Aucune renonciation n’est au bout de l’horizon. Toutes les tâches se défilent comme ces cinq écrans projetés sur la scène tout en attisant notre curiosité. Ce procédé admirablement créé par le scénographe Aït Hammou Mohamed Amine pour redoubler l’intensité et inviter le spectateur à sortir de la scène et participer via son regard à ce tissage qui marque un instant où les femmes sont livrées à leur imaginaire. Une sorte de voyage au-delà du cadre.

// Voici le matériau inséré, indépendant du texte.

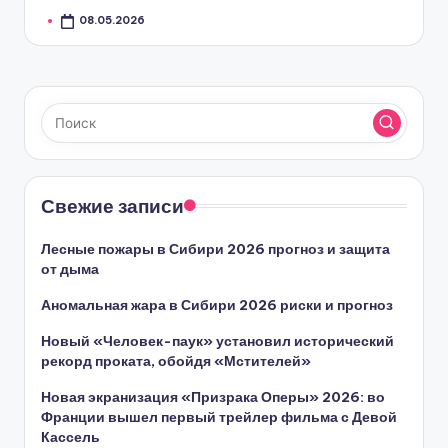
08.05.2026
Свежие записи
Лесные пожары в Сибири 2026 прогноз и защита
от дыма
Аномальная жара в Сибири 2026 риски и прогноз
Новый «Человек-паук» установил исторический
рекорд проката, обойдя «Мстителей»
Новая экранизация «Призрака Оперы» 2026: во
Франции вышел первый трейлер фильма с Девой
Кассель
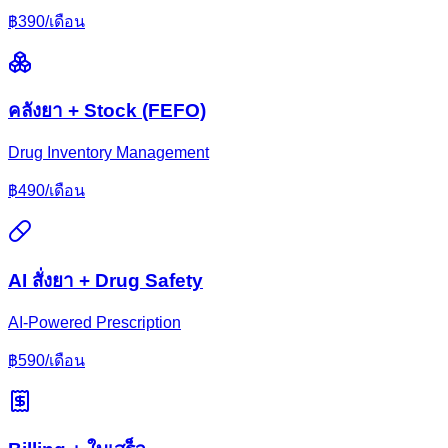
฿
390
/เดือน
คลังยา + Stock (FEFO)
Drug Inventory Management
฿
490
/เดือน
AI สั่งยา + Drug Safety
AI-Powered Prescription
฿
590
/เดือน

La musique d’Abdellah M. Hassak, un artiste sonore, DJ/producteur de musique et directeur artistique, ne fait pas seulement partie du décor, elle ne s’incruste pas comme un élément d’accompagnement : elle est inscrite dans les veines de ces corps en transe. Car cette musique est le fruit d’une recherche dans le patrimoine musical marocain. Ce dernier est caractérisé par sa diversité musicale si riche au sud du Maroc. Et c’est une façon de revisiter ces rythmes tout en lui léguant une charge émotionnelle qui dialogue avec ce qui se trame sur la scène.

Saïd Haddaji, par cette création, nous livre un regard atypique sur l’écriture chorégraphique au Maroc. Ce spectacle mérite d’être présenté ailleurs. Et Il est temps…

*Critique d’Art

Said El Haddaji, bio express

 

 

Said El Haddaji est un artiste marocain, très intéressé par les gestes quotidiens, il va poursuivre sa recherche artistique en lien constant avec ce qui se trame au sein de la société́ marocaine. Son premier contact avec la danse a eu lieu en 2005. En premier lieu, avec la danse hip-hop, avant de s’intéresser à la danse contemporaine.

En 2018, il fonde la Cie Hna-ya, basée au Maroc, et crée son premier solo « Obscurité », présentée dans le cadre de plusieurs festivals internationaux au Maroc et à l’étranger. La deuxième pièce de la compagnie, s’intitule « Dans le vent », est un duo produit entre le Maroc et la France en collaboration avec Manon de Matauco.

Au cœur de son activité, la Cie a développé des temps de transmissions qui ont lieu au Maroc, en France, aux Pays-Bas et au Burkina Faso. La troisième création chorégraphique «Sorakhe» (quatuor) est le fruit d’une série de résidences en partenariat avec le Goethe Institut (Rabat, Le Caire, Tunis), l’Institut français du Maroc, le CND de Lyon et le CCN de Roubaix. Sorakhe a été présentée à la Biennale de la danse en Afrique (Marrakech) en novembre 2021 et se poursuit dans une tournée internationale. Said a été invité au programme professionnel Shubbak (UK) ainsi qu’aux Séminaires du Festival d’Avignon 2021.